Testing implications

Write events in staging, verify implications fire:

# Place order
curl -X POST https://myapp-staging.j17.dev/order/123/was_placed \
  -H "Authorization: Bearer $API_KEY" \
  -H "Content-Type: application/json" \
  -d '{"data": {"items": [{"sku": "widget_1", "quantity": 2}]}}'

# Check inventory reservation fired
curl https://myapp-staging.j17.dev/inventory/widget_1 \
  -H "Authorization: Bearer $API_KEY"

Compared to sagas

Implications Sagas
Trigger Automatic on event Explicit (trigger event)
Scope Single event chain Multi-step workflow
Compensation Manual (write compensating events) Built-in
Use case Simple reactions Complex business processes

Use implications for simple if-this-then-that. Use sagas for multi-step workflows with compensation.

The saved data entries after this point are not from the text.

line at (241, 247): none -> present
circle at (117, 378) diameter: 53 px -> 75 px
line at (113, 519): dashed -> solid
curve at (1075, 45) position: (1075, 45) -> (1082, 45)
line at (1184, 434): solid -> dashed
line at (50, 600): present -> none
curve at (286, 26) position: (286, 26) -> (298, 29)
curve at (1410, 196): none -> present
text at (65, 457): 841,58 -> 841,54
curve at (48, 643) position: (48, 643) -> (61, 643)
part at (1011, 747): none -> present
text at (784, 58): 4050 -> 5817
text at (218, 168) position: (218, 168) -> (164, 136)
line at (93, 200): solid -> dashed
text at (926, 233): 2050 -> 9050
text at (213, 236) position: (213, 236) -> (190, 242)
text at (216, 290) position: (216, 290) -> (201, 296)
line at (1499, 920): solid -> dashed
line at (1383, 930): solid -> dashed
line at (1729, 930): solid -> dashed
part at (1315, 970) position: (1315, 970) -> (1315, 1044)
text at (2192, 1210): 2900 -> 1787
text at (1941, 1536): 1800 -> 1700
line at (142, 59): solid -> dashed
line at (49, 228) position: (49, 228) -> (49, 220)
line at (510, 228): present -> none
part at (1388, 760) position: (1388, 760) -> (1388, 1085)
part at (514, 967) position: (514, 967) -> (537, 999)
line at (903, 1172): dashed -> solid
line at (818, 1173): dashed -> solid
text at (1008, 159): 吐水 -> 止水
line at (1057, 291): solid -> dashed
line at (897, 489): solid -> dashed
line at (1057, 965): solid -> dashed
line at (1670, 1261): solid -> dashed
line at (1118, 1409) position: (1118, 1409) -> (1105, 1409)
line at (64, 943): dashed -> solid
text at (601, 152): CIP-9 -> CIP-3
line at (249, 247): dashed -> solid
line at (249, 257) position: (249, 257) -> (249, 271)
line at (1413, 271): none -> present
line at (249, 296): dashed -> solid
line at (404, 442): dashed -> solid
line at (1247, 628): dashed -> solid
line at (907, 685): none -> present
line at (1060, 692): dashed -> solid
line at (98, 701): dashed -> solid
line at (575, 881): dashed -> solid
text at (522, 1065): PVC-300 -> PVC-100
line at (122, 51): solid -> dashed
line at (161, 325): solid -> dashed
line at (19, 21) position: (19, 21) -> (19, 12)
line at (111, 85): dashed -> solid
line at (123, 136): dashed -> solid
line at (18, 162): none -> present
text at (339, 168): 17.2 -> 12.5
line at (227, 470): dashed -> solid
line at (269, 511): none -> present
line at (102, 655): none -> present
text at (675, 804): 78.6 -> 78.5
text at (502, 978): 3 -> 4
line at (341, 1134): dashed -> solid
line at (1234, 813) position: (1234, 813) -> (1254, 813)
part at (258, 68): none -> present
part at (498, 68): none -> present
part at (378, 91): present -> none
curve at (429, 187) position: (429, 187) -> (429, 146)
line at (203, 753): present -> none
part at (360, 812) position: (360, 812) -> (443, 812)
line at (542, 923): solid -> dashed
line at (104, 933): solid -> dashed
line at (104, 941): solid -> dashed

When not to use implications

You need immediate confirmation -- Implications are atomic with the trigger, but if you need the implied event's response before returning to the client, use a saga.

Complex conditional logic -- More than 3-4 conditions? Consider a WASM handler or saga.

External calls needed -- Both Tick and WASM implications are pure data transformations with no network calls or I/O. Fetch external data before writing the trigger event.